En esa guerra sin fin que mantienen Adidas y Nike para erigirse en la marca global del mundo del deporte, la empresa alemana está decidida a quemar las naves en el fútbol, donde su nombre está asociado a algunos de los momentos más gloriosos del juego. El próximo Mundial de Rusia 2018 va camino de convertirse en un autohomenaje nada disimulado por parte de la compañía. Primero por las camisetas, y ahora por el balón.

Adidas viste a la selección anfitriona y, entre otras, a algún equipo outsider como Bélgica; a la selección con más relato, Argentina; y a dos de las principales favoritas: Alemania y (para disgusto de los polemistas) España. Para esta ocasión ha rescatado de su catálogo algunas de las equipaciones más memorables de pasados mundiales y las ha actualizado. Exactamente lo mismo que ha hecho con el esférico, resucitando el Telstar. Bueno, más o menos.

El Telstar original, que tomaba su nombre del primer satélite comercial de telecomunicaciones y con el que se jugaron los mundiales de México 70 y Alemania Federal 74, es EL BALÓN. Su diseño, con 20 hexágonos blancos y 12 pentágonos negros, resultó tan icónico que se convirtió en la imagen por antonomasia de una pelota de fútbol.
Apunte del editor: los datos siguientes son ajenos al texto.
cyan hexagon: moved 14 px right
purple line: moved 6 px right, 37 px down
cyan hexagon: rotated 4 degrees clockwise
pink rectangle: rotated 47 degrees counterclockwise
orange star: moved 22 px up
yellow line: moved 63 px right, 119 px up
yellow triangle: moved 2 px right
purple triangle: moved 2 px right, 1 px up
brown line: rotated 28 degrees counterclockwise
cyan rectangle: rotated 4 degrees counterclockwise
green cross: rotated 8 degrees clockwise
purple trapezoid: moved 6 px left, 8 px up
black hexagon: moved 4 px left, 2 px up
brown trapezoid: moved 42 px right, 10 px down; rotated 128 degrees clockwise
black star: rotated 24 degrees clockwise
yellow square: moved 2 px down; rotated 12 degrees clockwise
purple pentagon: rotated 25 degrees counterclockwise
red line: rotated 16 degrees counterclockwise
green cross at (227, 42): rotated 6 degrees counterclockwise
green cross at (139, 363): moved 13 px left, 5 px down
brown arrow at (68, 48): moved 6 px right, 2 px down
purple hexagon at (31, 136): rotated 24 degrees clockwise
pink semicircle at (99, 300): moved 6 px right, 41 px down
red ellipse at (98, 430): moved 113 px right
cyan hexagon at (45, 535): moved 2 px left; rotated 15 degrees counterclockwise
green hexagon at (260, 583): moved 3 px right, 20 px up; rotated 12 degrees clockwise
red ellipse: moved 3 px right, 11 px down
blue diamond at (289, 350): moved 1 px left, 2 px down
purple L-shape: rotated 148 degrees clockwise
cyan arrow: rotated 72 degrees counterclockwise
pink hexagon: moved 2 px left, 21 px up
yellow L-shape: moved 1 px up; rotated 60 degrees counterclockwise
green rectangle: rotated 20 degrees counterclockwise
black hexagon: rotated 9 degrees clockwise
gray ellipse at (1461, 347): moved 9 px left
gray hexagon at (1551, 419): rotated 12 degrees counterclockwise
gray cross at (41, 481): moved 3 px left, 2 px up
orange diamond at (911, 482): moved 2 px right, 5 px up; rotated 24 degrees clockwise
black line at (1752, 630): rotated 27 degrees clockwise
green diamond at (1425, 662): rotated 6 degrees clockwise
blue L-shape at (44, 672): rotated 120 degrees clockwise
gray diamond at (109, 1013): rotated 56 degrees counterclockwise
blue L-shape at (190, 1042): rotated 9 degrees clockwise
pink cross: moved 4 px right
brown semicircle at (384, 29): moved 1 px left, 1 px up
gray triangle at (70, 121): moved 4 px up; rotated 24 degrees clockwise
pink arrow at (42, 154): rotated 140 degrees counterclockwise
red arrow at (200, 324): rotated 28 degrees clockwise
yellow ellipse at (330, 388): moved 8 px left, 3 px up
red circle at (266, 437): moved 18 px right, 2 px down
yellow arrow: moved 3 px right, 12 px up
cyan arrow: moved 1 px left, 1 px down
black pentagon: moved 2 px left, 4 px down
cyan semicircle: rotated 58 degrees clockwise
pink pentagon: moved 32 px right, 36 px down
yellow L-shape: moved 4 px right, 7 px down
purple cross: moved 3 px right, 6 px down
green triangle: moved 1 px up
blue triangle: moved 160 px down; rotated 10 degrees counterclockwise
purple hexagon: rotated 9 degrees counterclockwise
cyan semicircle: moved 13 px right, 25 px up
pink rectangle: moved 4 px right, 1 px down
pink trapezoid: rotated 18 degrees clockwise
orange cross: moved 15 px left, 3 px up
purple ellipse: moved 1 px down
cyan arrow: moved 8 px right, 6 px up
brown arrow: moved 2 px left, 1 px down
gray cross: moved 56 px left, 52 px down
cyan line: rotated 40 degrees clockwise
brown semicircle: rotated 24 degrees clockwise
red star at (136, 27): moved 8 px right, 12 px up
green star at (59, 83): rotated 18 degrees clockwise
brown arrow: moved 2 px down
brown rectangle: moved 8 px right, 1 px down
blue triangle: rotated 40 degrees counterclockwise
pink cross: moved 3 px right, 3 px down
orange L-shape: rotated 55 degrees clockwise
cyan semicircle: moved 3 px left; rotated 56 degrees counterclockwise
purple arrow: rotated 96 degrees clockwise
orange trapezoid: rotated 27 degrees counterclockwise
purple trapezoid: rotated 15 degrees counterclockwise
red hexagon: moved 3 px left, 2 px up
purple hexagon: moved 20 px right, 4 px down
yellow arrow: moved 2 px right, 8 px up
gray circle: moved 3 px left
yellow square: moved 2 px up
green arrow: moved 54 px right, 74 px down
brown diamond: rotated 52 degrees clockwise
Si para el común de la población un balón de baloncesto es naranja, una bola de béisbol tiene costuras rojas y una pelota de voleibol se reconoce por sus placas rectangulares, el de fútbol es blanco con pentágonos negros.

Aquella pelota sentó unas bases que se fueron actualizando con otras creaciones de caucho de mitificado recuerdo (Tango, Azteca, Etrusco) y otras no tanto, hasta llegar al infame Jabulani que era un desastre incontrolable hasta que el gol de Iniesta en Sudáfrica 2010 lo transformó en una reliquia sagrada a venerar en todos los estadios españoles.

El nuevo modelo parece imitar aquella sencillez original, en blanco y negro, pero con los pentágonos en descomposición, pixelándose poco a poco, en una imagen reminiscente del mundo digital que habitamos. Parece ser que la bola, cuyo modelo oficial se vende por 150 euros, incluye un chip NFC para conectarla con aplicaciones en el teléfono móvil. Pijaditas.

En un momento en el que la diversificación del mercado de balones oficiales va a incomodar a los futbolistas, lo que importa del Telstar 18 a los delanteros es que responda bien al golpeo. Y los porteros desean que no haga trayectorias extrañas. Porque las campañas de márketing importan mucho, pero los goles importan más.

El primero en sostener la nueva criatura de Adidas fue Leo Messi. En eso sí hay acuerdo. No existe mejor padre para un balón.